RISC-V Is Sloooow

Published: (March 10, 2026 at 04:11 PM EDT)
3 min read

Source: Hacker News

Triaging

I went through the Fedora RISC‑V tracker entries, triaged most of them (currently 17 entries remain in NEW) and tried to handle whatever was possible.

Fedora packaging

My usual workflow involves fetching the sources of a Fedora package (fedpkg clone -a) and then building it with:

fedpkg mockbuild -r fedora-43-riscv64

After the build finishes, I check whether it succeeded; if not, I review the build logs to determine the cause.
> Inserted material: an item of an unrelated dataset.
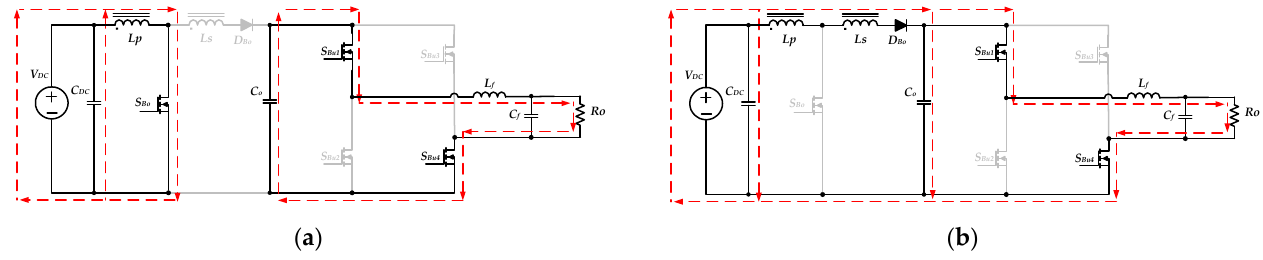
Figure 9. The equivalent circuits of the inverter operating in step-up mode during the positive half-cycle: ( a ) S Bo on; ( b ) S Bo off.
So far, I have sent 86 pull requests for Fedora packages (link). These range from heavy packages like llvm15 to simple ones such as iyfct (a small game). Most of them have been merged and built for Fedora 43, and we continue to build them as we follow the f43-updates tag on the Fedora Koji.

Slowness

Package building highlights a major challenge: speed, or rather the lack of it. Current RISC‑V hardware is slow, leading to terrible build times. For example, the build times for the binutils-2.45.1-4.fc43 package on various architectures are:

ArchitectureCoresMemoryBuild time
aarch641246 GB36 min
i686829 GB25 min
ppc64le1037 GB46 min
riscv64816 GB143 min
s390x345 GB37 min
x86_64829 GB29 min

The current RISC‑V Fedora port builds with LTO disabled to reduce memory usage and build times. RISC‑V builders typically have 4 or 8 cores with 8, 16, or 32 GB of RAM (depending on the board), often comparable to low‑end Arm Cortex‑A55 cores.

Future hardware such as the UltraRISC UR‑DP1000 SoC on the Milk‑V Titan motherboard (up to 64 GB RAM) or SpacemiT K3‑based systems (up to 32 GB RAM) will improve the situation, but they are not a complete solution. To bring the binutils build time below one hour, we need more powerful, rack‑mountable servers with LTO enabled system‑wide.

I still use QEMU

Because of the long native build times, I rely on QEMU for faster builds. With 80 emulated cores, I can compile the llvm15 package in about 4 hours, compared to 10.5 hours on a Banana Pi BPI‑F3 builder (potentially faster on a P550).

btop shows 80 cores being busy

LLVM packages make real use of both available cores and memory, and I am curious how they would perform on a system with 192 or 384 cores, such as an Ampere One‑based server.

Future plans

We plan to start building Fedora 44. If all goes well, we will use a single kernel image across all builders (currently they run a mix of kernel versions). LTO will remain disabled for now.

To address the speed issue, we have plans to acquire newer, faster builders and to assign heavier packages to them.